§ **WORK ITEM**
In this exercise, write out the data word for word and leave every image out.

Machine-readable electronics designs
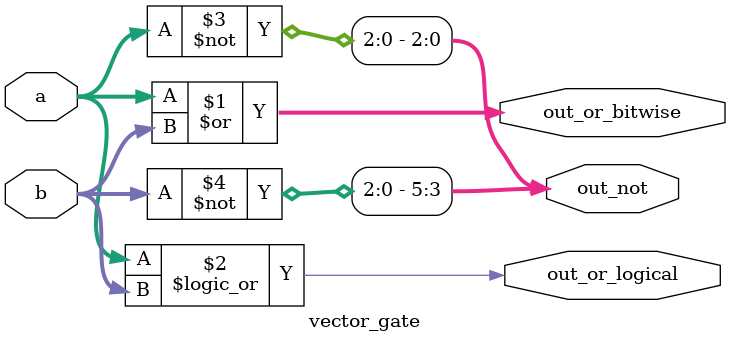
<source format=sv>
module vector_gate (
	input 	[2 : 0] a, b,
	output	[2 : 0] out_or_bitwise,
	output			out_or_logical,
	output	[5 : 0] out_not
);

	// 代码量预计3行
	assign out_or_bitwise = a | b;
    assign out_or_logical = a || b;
    assign out_not = {~b, ~a};

endmodule

</source>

§ **ANSWER BELOW**
<source format=sv>
module vector_gate (
	input 	[2 : 0] a, b,
	output	[2 : 0] out_or_bitwise,
	output			out_or_logical,
	output	[5 : 0] out_not
);

	// 代码量预计3行
	assign out_or_bitwise = a | b;
    assign out_or_logical = a || b;
    assign out_not = {~b, ~a};

endmodule

</source>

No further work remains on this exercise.